* Entries provided:
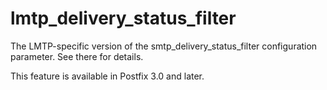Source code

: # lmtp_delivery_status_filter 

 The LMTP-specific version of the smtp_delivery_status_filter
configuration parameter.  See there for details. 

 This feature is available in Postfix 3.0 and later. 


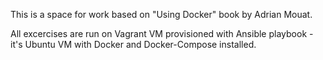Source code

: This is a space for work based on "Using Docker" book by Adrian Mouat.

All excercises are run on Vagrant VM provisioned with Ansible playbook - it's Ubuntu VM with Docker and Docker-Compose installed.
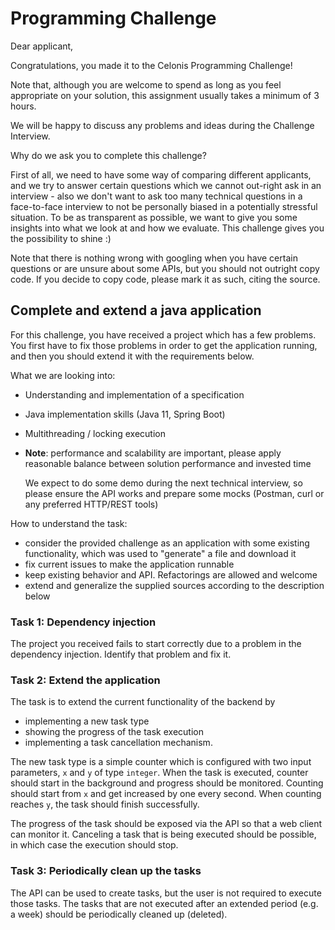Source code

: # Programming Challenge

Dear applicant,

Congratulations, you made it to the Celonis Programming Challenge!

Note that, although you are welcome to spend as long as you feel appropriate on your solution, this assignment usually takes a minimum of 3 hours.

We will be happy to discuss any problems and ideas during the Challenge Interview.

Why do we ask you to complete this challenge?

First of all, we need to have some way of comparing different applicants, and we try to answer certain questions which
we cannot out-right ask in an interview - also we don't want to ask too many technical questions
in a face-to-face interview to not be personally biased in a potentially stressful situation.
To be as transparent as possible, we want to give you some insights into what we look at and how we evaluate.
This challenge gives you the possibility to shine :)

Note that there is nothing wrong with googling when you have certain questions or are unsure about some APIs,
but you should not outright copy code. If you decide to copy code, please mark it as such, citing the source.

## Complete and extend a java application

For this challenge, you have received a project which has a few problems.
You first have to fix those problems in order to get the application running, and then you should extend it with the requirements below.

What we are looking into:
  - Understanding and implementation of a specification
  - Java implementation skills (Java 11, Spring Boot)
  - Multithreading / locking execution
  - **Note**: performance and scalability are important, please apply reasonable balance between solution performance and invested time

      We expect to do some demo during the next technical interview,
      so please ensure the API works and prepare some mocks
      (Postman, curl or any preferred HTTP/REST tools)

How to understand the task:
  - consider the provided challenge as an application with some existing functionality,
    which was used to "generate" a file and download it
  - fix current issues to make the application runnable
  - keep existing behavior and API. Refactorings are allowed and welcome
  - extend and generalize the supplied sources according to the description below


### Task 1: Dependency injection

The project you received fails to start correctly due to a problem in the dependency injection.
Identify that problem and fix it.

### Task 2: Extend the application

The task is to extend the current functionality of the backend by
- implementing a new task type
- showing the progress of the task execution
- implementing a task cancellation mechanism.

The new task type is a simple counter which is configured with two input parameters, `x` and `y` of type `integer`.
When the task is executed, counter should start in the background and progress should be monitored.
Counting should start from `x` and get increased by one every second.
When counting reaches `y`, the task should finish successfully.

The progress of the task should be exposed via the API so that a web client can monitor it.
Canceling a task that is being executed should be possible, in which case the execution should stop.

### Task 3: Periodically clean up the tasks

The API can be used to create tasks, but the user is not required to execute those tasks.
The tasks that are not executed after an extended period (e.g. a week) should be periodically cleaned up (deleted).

* To do: Of the records above, print only the lines from the one containing "by Adrian Mouat." through the one containing "Why do we ask you to complete this challenge?", inclusive and unaltered, leaving out pictures.

* Exercise output:
: This is a space for work based on "Using Docker" book by Adrian Mouat.

All excercises are run on Vagrant VM provisioned with Ansible playbook - it's Ubuntu VM with Docker and Docker-Compose installed.
Source code

: # Programming Challenge

Dear applicant,

Congratulations, you made it to the Celonis Programming Challenge!

Note that, although you are welcome to spend as long as you feel appropriate on your solution, this assignment usually takes a minimum of 3 hours.

We will be happy to discuss any problems and ideas during the Challenge Interview.

Why do we ask you to complete this challenge?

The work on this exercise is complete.